For employees, the consequences depend on status and conduct. A union officer who knowingly participates in an illegal strike may be declared to have lost employment status. A worker, whether officer or member, who knowingly participates in illegal acts during a strike may likewise face loss of employment after proper proceedings. Mere participation by an ordinary member in an illegal strike, without proof of illegal acts attributable to that worker, is not treated in the same way as knowing participation by union officers.

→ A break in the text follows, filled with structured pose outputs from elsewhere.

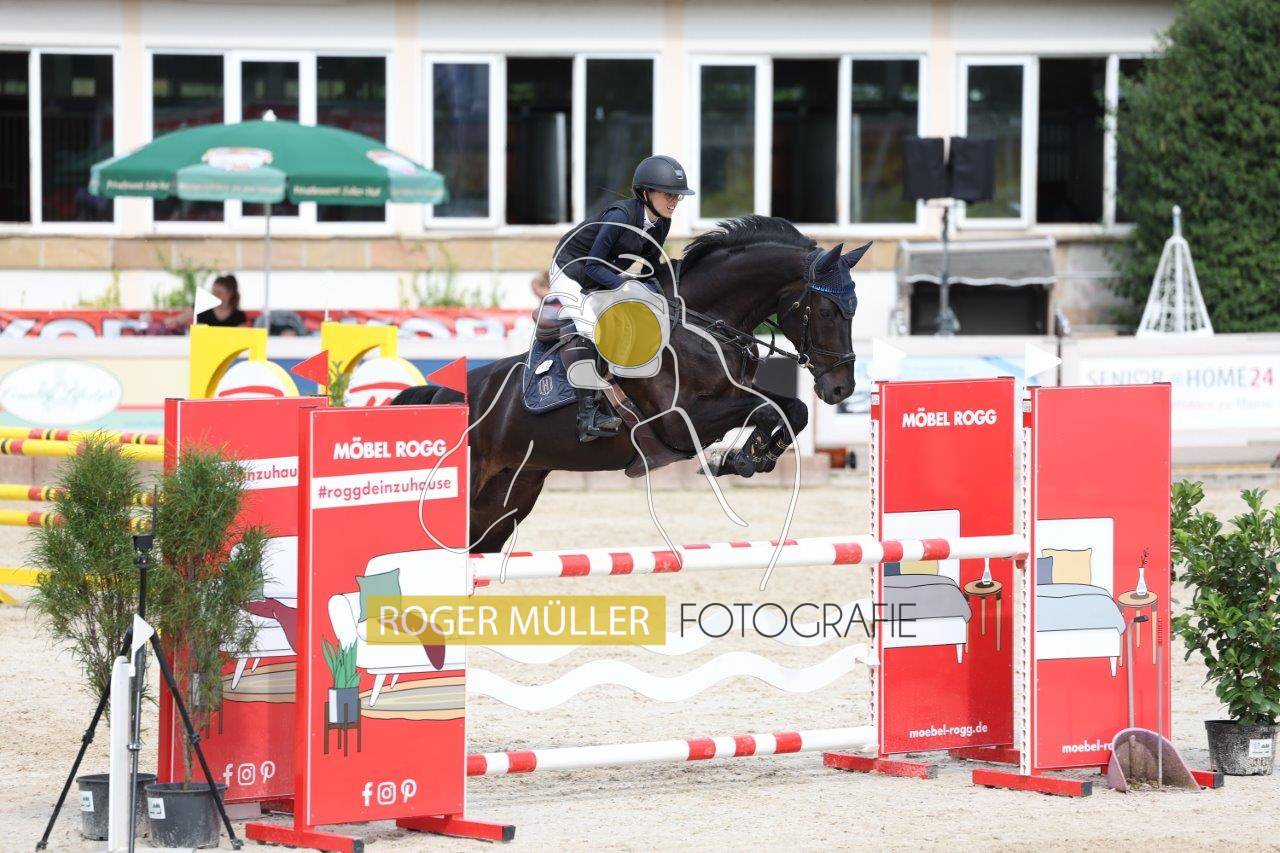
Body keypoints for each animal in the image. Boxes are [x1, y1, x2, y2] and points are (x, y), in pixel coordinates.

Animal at [393, 216, 867, 554]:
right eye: (828, 311)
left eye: (854, 308)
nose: (841, 389)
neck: (701, 326)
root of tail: (441, 393)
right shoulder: (681, 422)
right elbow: (770, 409)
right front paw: (742, 456)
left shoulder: (732, 397)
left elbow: (790, 409)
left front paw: (748, 457)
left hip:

Illegal acts must be proved by substantial evidence and attributed to the persons charged. Collective liability is disfavored when the consequence is loss of employment. Due process remains required because participation in concerted activity, even if later found unprotected, does not erase the employee's right to fair procedure.

For employers, an illegal lockout may result in liability for reinstatement, backwages, and other appropriate relief. Employer measures taken in response to concerted activity must still comply with labor standards, unfair labor practice rules, anti-union discrimination principles, and valid orders issued by labor authorities.

Industrial Peace and Balanced Protection

Peaceful concerted activity is a lawful instrument of labor relations, not a license for disorder and not a mere privilege revocable at will. It gives workers bargaining strength when ordinary dialogue fails, while the statutory limits protect the employer, non-participating employees, the public, and the integrity of dispute-settlement institutions.

The governing balance is consistent: protect collective action for legitimate labor ends, require regulated forms of economic pressure to pass through legal safeguards, preserve peaceful expression, prohibit coercive or violent means, and suspend private economic warfare when the public interest requires compulsory settlement.